TNI Tidak Boleh Berbisnis
Setelah membaca sebuah berita di situs antara yang berjudul “TNI Jangan Lagi Gunakan Aset Negara untuk Berbisnis“, saya sempat mengernyitkan dahi sejenak, sambil mengenang masa lalu ketika saya sering bermain sepakbola di lapangan yang notabene adalah lapangan milik TNI-AU.
Kondisi lapangan sangat tidak representatif, rumput gundul di sana sini, jala gawang yg koyak, tanah yang keras dan tidak rata, dsb. Toh kami masih bisa bermain secara gratis di lapangan itu, memang kadang kala ketika lapangan tersebut disewa oleh salah satu instansi, kita harus minggir bermain di sisi lapangan. Ya, lapangan itu ternyata memang disewakan (entah saat itu berapa biayanya).
Kalau mengacu dari pengalaman menyewa lapangan saat SMA, per-jamnya Rp. 7500, ini harga taun 1992/3 di Lapangan PSPT Tebet. Ndak mahal kok.

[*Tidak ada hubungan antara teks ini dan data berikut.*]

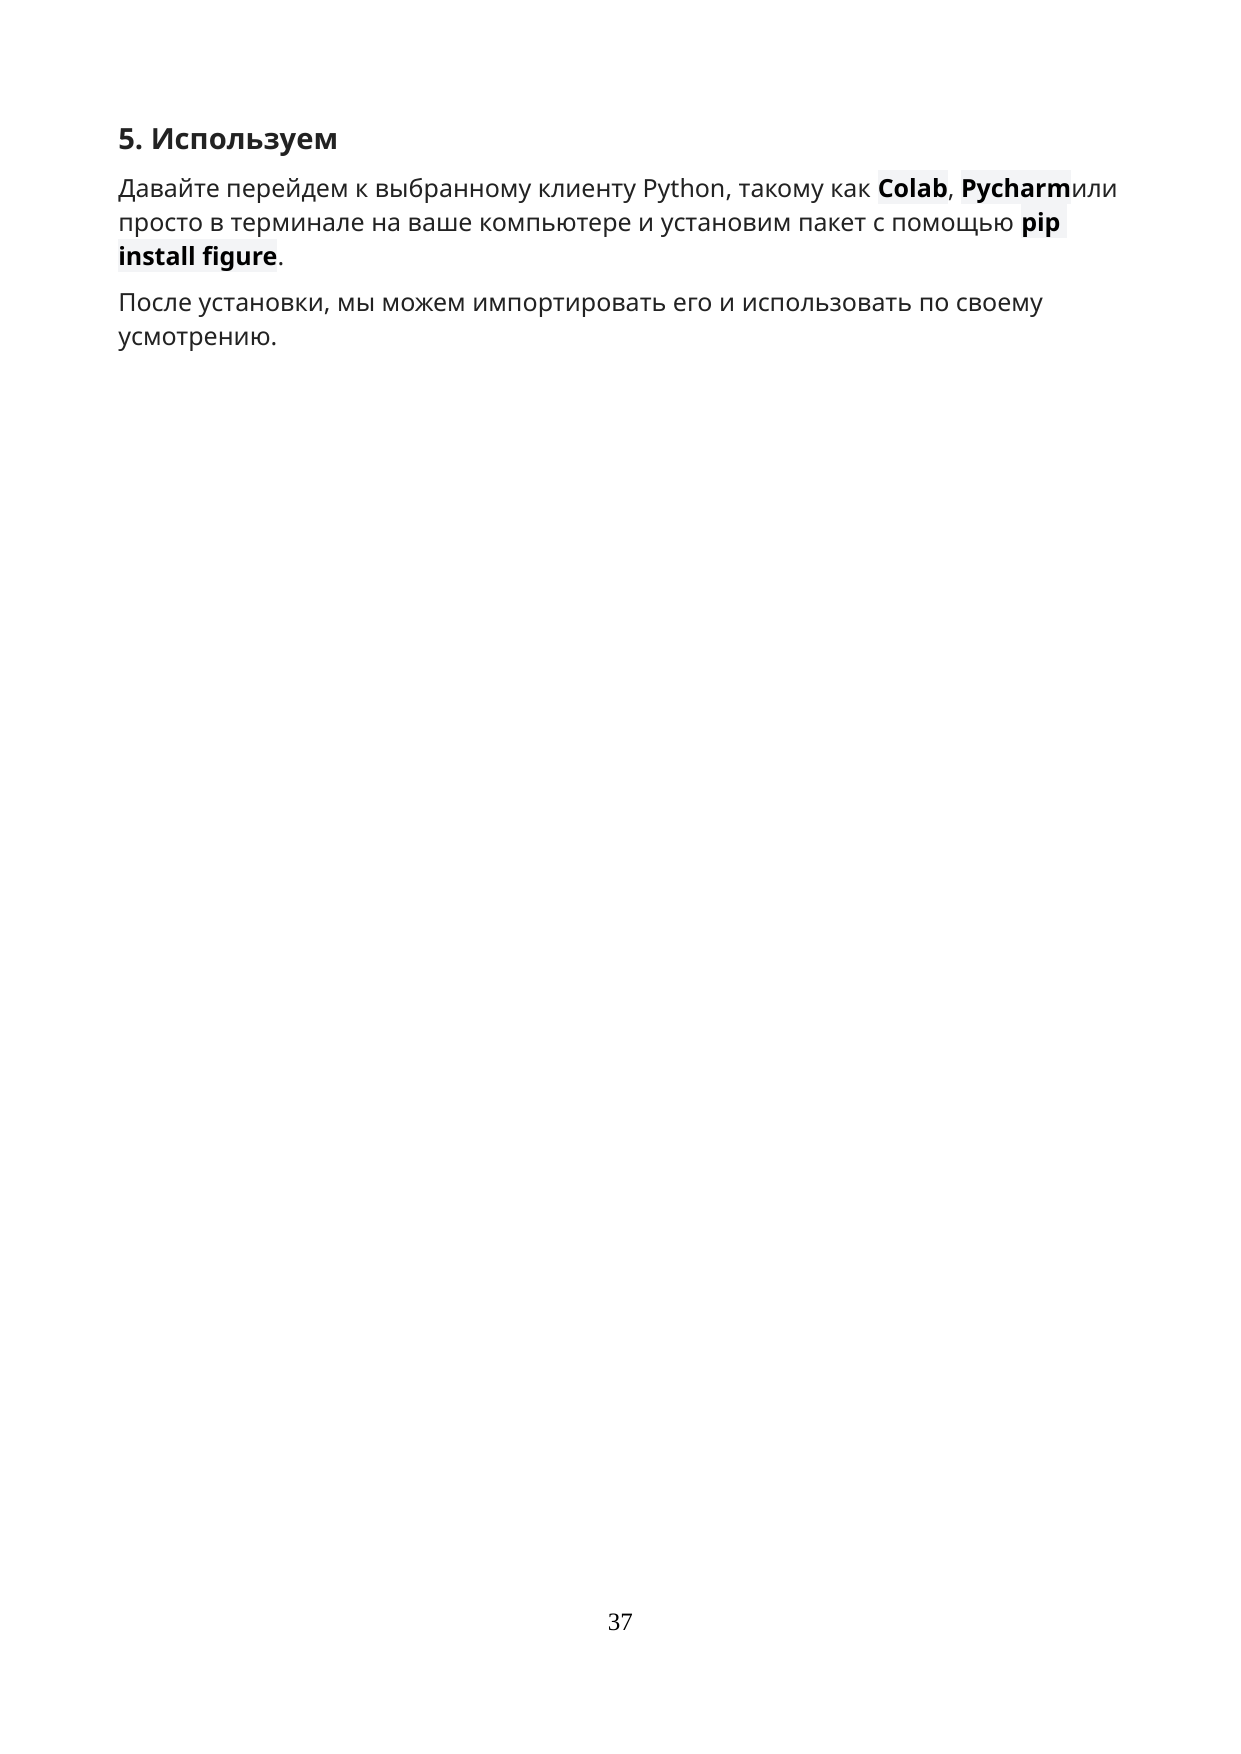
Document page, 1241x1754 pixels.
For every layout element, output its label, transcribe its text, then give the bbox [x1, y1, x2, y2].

subtitle 5. Используем [118, 118, 1122, 158]
text Давайте перейдем к выбранному клиенту Python, такому как Colab, Pycharmили просто в терминале на ваше компьютере и установим пакет с помощью pip install figure. [118, 170, 1122, 272]
text После установки, мы можем импортировать его и использовать по своему усмотрению. [118, 285, 1122, 353]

Tidak selamanya gratis itu mendidik, misalnya dalam kasus lapangan sepakbola ini, saya lebih setuju kalau TNI tetap diperbolehkan membisniskan lapangan ini ketika tidak mereka pergunakan. Tentunya perlu ada yg mengawasi agar dana yg masuk bisa dipergunakan untuk merawat lapangan, jadi ongkos sewanya tidak perlu mahal-mahal, yang penting cukup untuk perawatan lapangan (perawatan rumput, mengganti jala gawang yg rusak, dsb). Kalau mereka (TNI) tidak boleh memungut sewa lapangan, lalu dari mana mereka bisa menutup ongkos perawatan ? minta dari APBN ? Lebih tidak mendidik lagi.
Yang perlu diatur mungkin tinggal jadwal pemakaian lapangan, kapan dipakai secara internal, kapan disewakan dan kapan masyarakat umum (terutama anak-anak) boleh memakai secara gratis.
Saya bukan pengamat militer, bukan pula negarawan apalagi politisi, jadi saya ndak mau membahas bisnis TNI yang lain, yg belum tentu bisa disamakan dg kasus lapangan sepakbola ini.
NB.
Tidak semua lapangan yg dikelola TNI berkualitas buruk, salah satu lapangan yg memiliki kualias cukup baik adalah lapangan di dekat lapangan golf Halim (dekat komplek dirgantara), entah sekarang masih ada atau tidak, karna terakhir lewat sana banyak sekali gedung-gedung baru.